Dockerized R application to find keywords and/or sentences from PDF files and find which ones are a match. The structure of the program is as follows:
- pdf2text.R script converts the .pdf files into .txt, which are saved into the txt-files folder.
- keyword-finder.R script searches for case-insentive matches from keywords and sentences saved in the keywords.txt file. Matches are saved into an excel file that indicates what word/sentence has been matched and in which file(s).
- The output excel file has the matched words/sentences as the columns.
Docker must be installed:
- Check TSH's building block on how to set it up
-
Save the PDF files that you want to search for inside the "pdf-files" folder (files/pdf-files)
-
Input in the keywords.txt file any keywords or sentences that you want to search for in the previosuly saved .pdf files (inside the pdf-files folder).
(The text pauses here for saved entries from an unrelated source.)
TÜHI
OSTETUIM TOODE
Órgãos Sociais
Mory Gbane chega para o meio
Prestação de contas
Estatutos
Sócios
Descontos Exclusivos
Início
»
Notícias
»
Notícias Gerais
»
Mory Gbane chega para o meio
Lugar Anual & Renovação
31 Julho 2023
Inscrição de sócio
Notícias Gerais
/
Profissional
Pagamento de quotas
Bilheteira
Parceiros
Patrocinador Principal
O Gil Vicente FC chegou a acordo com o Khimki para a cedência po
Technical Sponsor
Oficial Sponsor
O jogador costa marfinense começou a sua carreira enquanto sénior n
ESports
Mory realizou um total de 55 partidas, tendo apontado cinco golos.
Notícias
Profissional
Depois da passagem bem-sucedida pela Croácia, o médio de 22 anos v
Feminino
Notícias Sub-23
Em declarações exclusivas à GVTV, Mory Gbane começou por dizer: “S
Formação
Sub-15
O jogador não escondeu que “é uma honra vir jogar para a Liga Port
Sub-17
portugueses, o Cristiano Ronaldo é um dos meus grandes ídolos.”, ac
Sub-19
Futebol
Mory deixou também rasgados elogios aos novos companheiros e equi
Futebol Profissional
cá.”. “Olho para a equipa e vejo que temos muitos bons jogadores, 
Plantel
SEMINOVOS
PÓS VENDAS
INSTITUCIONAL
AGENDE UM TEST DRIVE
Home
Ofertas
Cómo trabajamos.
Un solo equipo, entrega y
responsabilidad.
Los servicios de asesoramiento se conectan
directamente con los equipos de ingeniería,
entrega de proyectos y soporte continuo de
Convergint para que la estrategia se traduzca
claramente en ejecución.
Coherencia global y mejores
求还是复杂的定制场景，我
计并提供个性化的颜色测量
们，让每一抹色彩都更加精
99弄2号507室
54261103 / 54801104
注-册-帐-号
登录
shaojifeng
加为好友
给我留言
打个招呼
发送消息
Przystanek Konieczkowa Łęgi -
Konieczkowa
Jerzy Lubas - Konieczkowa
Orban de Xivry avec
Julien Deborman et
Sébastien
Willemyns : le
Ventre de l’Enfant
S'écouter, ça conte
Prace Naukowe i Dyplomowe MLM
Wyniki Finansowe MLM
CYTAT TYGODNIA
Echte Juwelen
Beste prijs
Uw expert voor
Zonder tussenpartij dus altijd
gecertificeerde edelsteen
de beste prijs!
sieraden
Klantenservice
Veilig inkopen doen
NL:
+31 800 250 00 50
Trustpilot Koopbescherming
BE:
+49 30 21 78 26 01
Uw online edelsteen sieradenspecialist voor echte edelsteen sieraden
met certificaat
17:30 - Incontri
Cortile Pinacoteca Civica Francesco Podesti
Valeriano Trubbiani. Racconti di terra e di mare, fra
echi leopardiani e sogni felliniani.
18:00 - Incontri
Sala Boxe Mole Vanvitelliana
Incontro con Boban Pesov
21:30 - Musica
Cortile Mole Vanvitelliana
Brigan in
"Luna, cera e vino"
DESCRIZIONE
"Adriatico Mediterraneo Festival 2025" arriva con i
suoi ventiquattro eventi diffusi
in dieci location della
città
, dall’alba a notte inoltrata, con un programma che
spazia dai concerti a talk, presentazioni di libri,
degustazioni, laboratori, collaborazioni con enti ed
- Each keyword or sentence must be saved on a different line
- The search is case-insensitive
-
Build the image from the directory where there Dockerfile is located by typing in the command line:
docker build -t myname/myimage .
-
Once built (it might take a few minutes) run the image inside the container
docker run -it --rm -v "PATH on local computer":"container working directory" myname/myimage
-
Results are presented in the "search_results.xls" file (inside the output folder)
Note: .gitkeep files added in empty folders